- Overnight Interbank Lending Rate Hits 16%
The country’s overnight interbank lending rate climbed to 16 per cent on Friday from about 13 per cent at the end of last week, as the Central Bank of Nigeria debited commercial banks’ accounts for dollar purchases and also issued Treasury bills to mop up liquidity.
The apex bank sold dollars twice this week to clear a backlog of demand for companies and private individuals to ease pressure on the naira.
Traders told Reuters that the regular foreign exchange auctions and the Treasury bill sales drained liquidity. The money market opened with a cash deficit of about N2.3bn on Friday, compared with a deficit of N45.64bn last week.
The central bank on Friday offered to sell about N40bn in Treasury bills to further tighten liquidity.
“The tight liquidity is designed to curb demand for dollar,” one dealer was quoted to have said.
Traders said money market rates might continue to rise next week as the central bank increases the frequency of its dollar sale.
Meanwhile, the CBN sold a total of $989.6m to importers and retail customers in January with commercial banks allocating them at rates as low as N466.75, a record low by banks for sale to customers, data showed.
This was prior to the central bank’s decision in February to sell dollars to Nigerians wanting to pay for travels, foreign medical bills or school fees at around 20 per cent above the official rate of N305.
The country has been running short of dollars as a result of lower global prices for oil, its major export. The economy shrank last year for the first time in quarter of a century.
The shortage has weakened the naira on the black market, where it trades far lower than the official interbank rate.
The January figures also showed that Access Bank Plc exchanged $50m with the United States lender, JP Morgan, at N400 per dollar, and another $100m with South Africa’s ABSA at N329.
It showed a range of between N257.50 and N466.75 for dollar allocations in January.
One commercial bank sold the dollar as low as N466.75 for school fees, while another sold at N257.5 for spare parts in January. The central bank settled some futures contract at N274 per dollar at the January sale.

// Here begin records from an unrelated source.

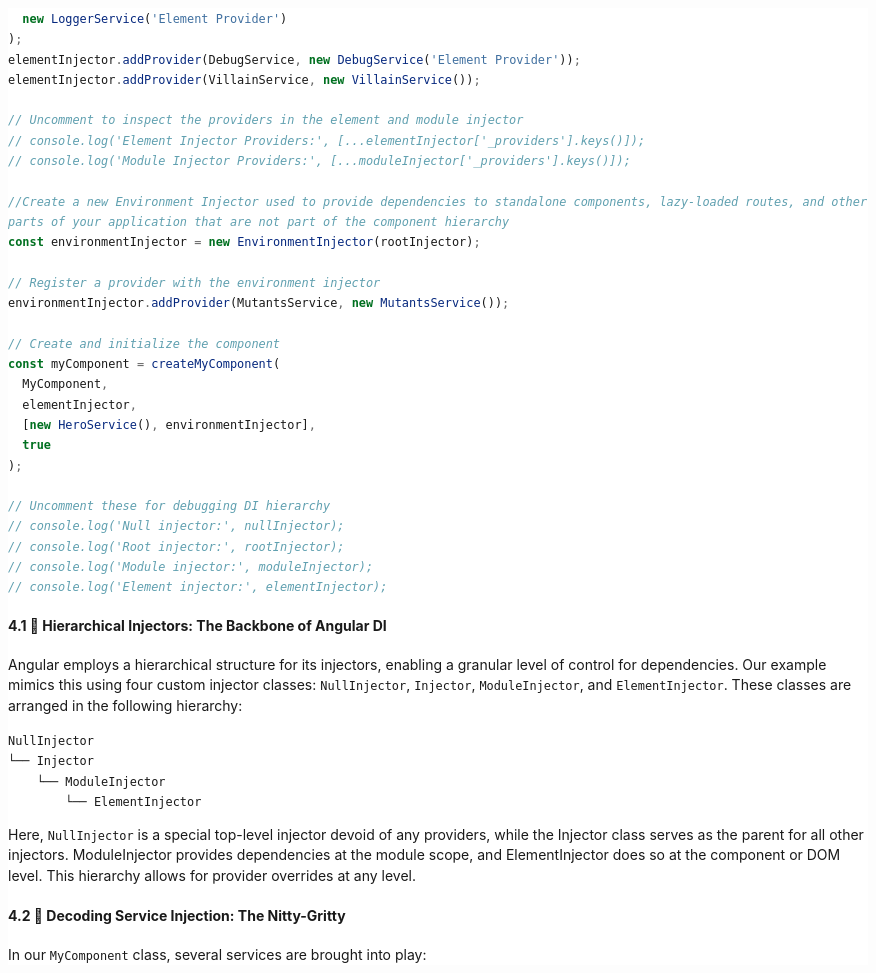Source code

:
 ```ts
  new LoggerService('Element Provider')
);
elementInjector.addProvider(DebugService, new DebugService('Element Provider'));
elementInjector.addProvider(VillainService, new VillainService());

// Uncomment to inspect the providers in the element and module injector
// console.log('Element Injector Providers:', [...elementInjector['_providers'].keys()]);
// console.log('Module Injector Providers:', [...moduleInjector['_providers'].keys()]);

//Create a new Environment Injector used to provide dependencies to standalone components, lazy-loaded routes, and other parts of your application that are not part of the component hierarchy
const environmentInjector = new EnvironmentInjector(rootInjector);

// Register a provider with the environment injector
environmentInjector.addProvider(MutantsService, new MutantsService());

// Create and initialize the component
const myComponent = createMyComponent(
  MyComponent,
  elementInjector,
  [new HeroService(), environmentInjector],
  true
);

// Uncomment these for debugging DI hierarchy
// console.log('Null injector:', nullInjector);
// console.log('Root injector:', rootInjector);
// console.log('Module injector:', moduleInjector);
// console.log('Element injector:', elementInjector);
```

#### 4.1 🌳 Hierarchical Injectors: The Backbone of Angular DI

Angular employs a hierarchical structure for its injectors, enabling a granular level of control for dependencies. Our example mimics this using four custom injector classes: `NullInjector`, `Injector`, `ModuleInjector`, and `ElementInjector`. These classes are arranged in the following hierarchy:

```shell
NullInjector
└── Injector
    └── ModuleInjector
        └── ElementInjector
```

Here, `NullInjector` is a special top-level injector devoid of any providers, while the Injector class serves as the parent for all other injectors. ModuleInjector provides dependencies at the module scope, and ElementInjector does so at the component or DOM level. This hierarchy allows for provider overrides at any level.

#### 4.2 🧬 Decoding Service Injection: The Nitty-Gritty

In our `MyComponent` class, several services are brought into play:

Last week, the bank sold a total of $780m in forward contracts to support the naira after effectively devaluing the currency for individuals, offering to sell them dollars at about half the premium the black market charges.
On Thursday, it said it would sell forward contracts on the dollar via a book-building process to clear dollar demand for importers but not disclose how much was on offer.
Though the central bank has stepped up dollar supply in recent days, the currency still trades at a more-than 30 per cent premium on the black market.